Hacker News new | ask | show | jobs
by lolc 2159 days ago
I don't see why people who speculated on options should be be compensated for their loss. That whole argument doesn't make sense to me at all. They could have negotiated less options and more salary, if they were the risk-averse type, could they not? Or worked a job with less risk.

It's just buddies taking as much as possible before they lose control. And everybody knows this. It's weird to read these invented reasons of why they need extra compensation at this point.

1 comments

They’re not being compensated for their loss. They’re being compensated to stay and try to fix the company going forward.
Sure that's what they would say. They may even believe it themselves. So in a way it can be said to be true!

But you know, we don't need to base our perception on their perception. We can look at the pattern and say: "they sure like to reward their buddies regardless of company performance."

But it's done in a completely different way.

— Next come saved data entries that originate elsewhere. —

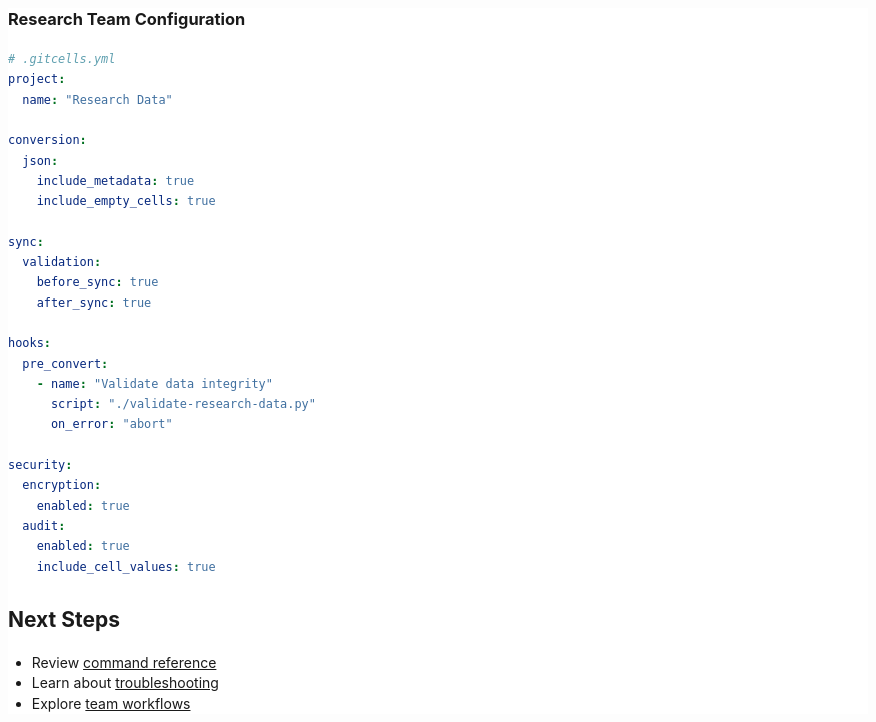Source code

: ### Research Team Configuration

```yaml
# .gitcells.yml
project:
  name: "Research Data"

conversion:
  json:
    include_metadata: true
    include_empty_cells: true

sync:
  validation:
    before_sync: true
    after_sync: true

hooks:
  pre_convert:
    - name: "Validate data integrity"
      script: "./validate-research-data.py"
      on_error: "abort"

security:
  encryption:
    enabled: true
  audit:
    enabled: true
    include_cell_values: true
```

## Next Steps

- Review [command reference](commands.md)
- Learn about [troubleshooting](troubleshooting.md)
- Explore [team workflows](../guides/collaboration.md)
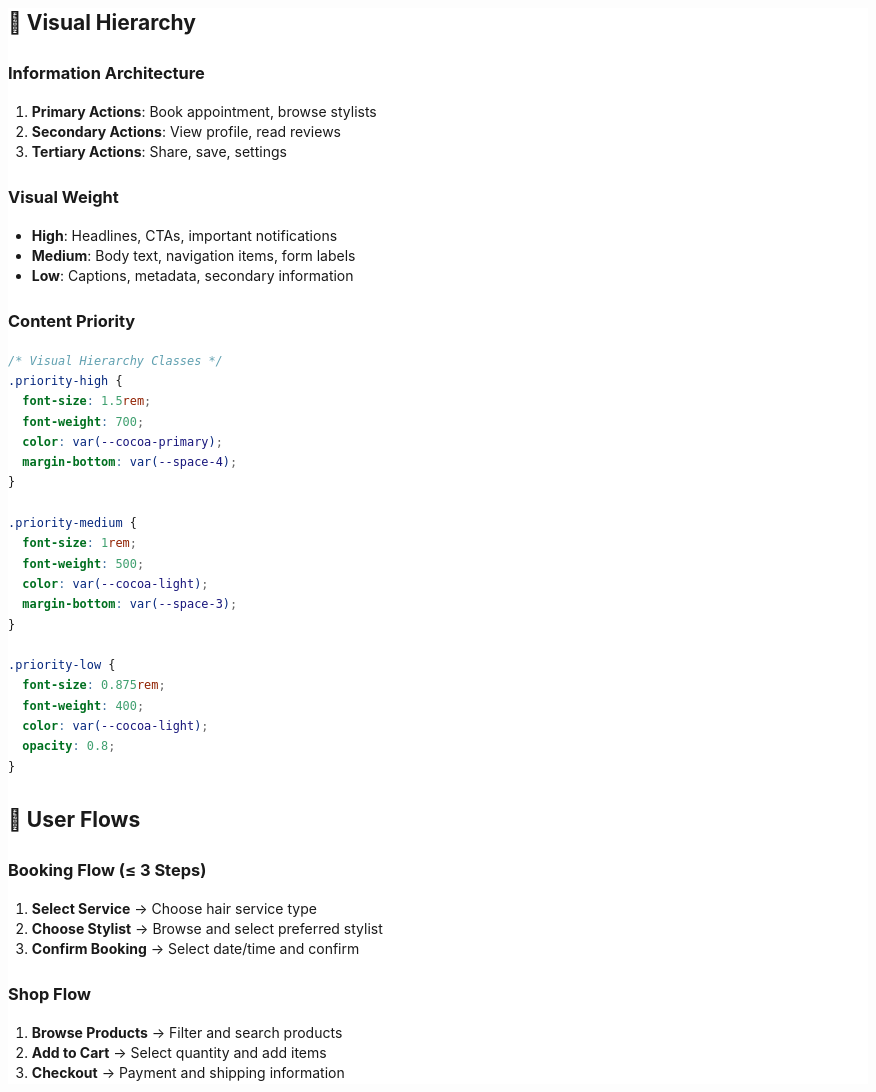 ## 🎨 Visual Hierarchy

### Information Architecture
1. **Primary Actions**: Book appointment, browse stylists
2. **Secondary Actions**: View profile, read reviews
3. **Tertiary Actions**: Share, save, settings

### Visual Weight
- **High**: Headlines, CTAs, important notifications
- **Medium**: Body text, navigation items, form labels
- **Low**: Captions, metadata, secondary information

### Content Priority
```css
/* Visual Hierarchy Classes */
.priority-high {
  font-size: 1.5rem;
  font-weight: 700;
  color: var(--cocoa-primary);
  margin-bottom: var(--space-4);
}

.priority-medium {
  font-size: 1rem;
  font-weight: 500;
  color: var(--cocoa-light);
  margin-bottom: var(--space-3);
}

.priority-low {
  font-size: 0.875rem;
  font-weight: 400;
  color: var(--cocoa-light);
  opacity: 0.8;
}
```

## 🔄 User Flows

### Booking Flow (≤ 3 Steps)
1. **Select Service** → Choose hair service type
2. **Choose Stylist** → Browse and select preferred stylist
3. **Confirm Booking** → Select date/time and confirm

### Shop Flow
1. **Browse Products** → Filter and search products
2. **Add to Cart** → Select quantity and add items
3. **Checkout** → Payment and shipping information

In good times, the execs are paid with equity, often with triggers based on performance milestones.

But in bad times it seems to be fine to just forklift some cash into the execs' hands. Why not set targets for the company restructure and only pay the exec when those targets are met?

It’s a negotiation; each side can propose the terms and however they mutually agree is how business gets done.

A rational exec (or employee) will look at the offered terms and compare them against their next best option (their “best alternative to a negotiated agreement”)

A rational shareholder/board will do the same. In many cases, if the board believes the shares are dramatically undervalued because of the current pandemic, they might prefer to rent executives for cash rather than renting them for shares which are in their mind undervalued at the moment.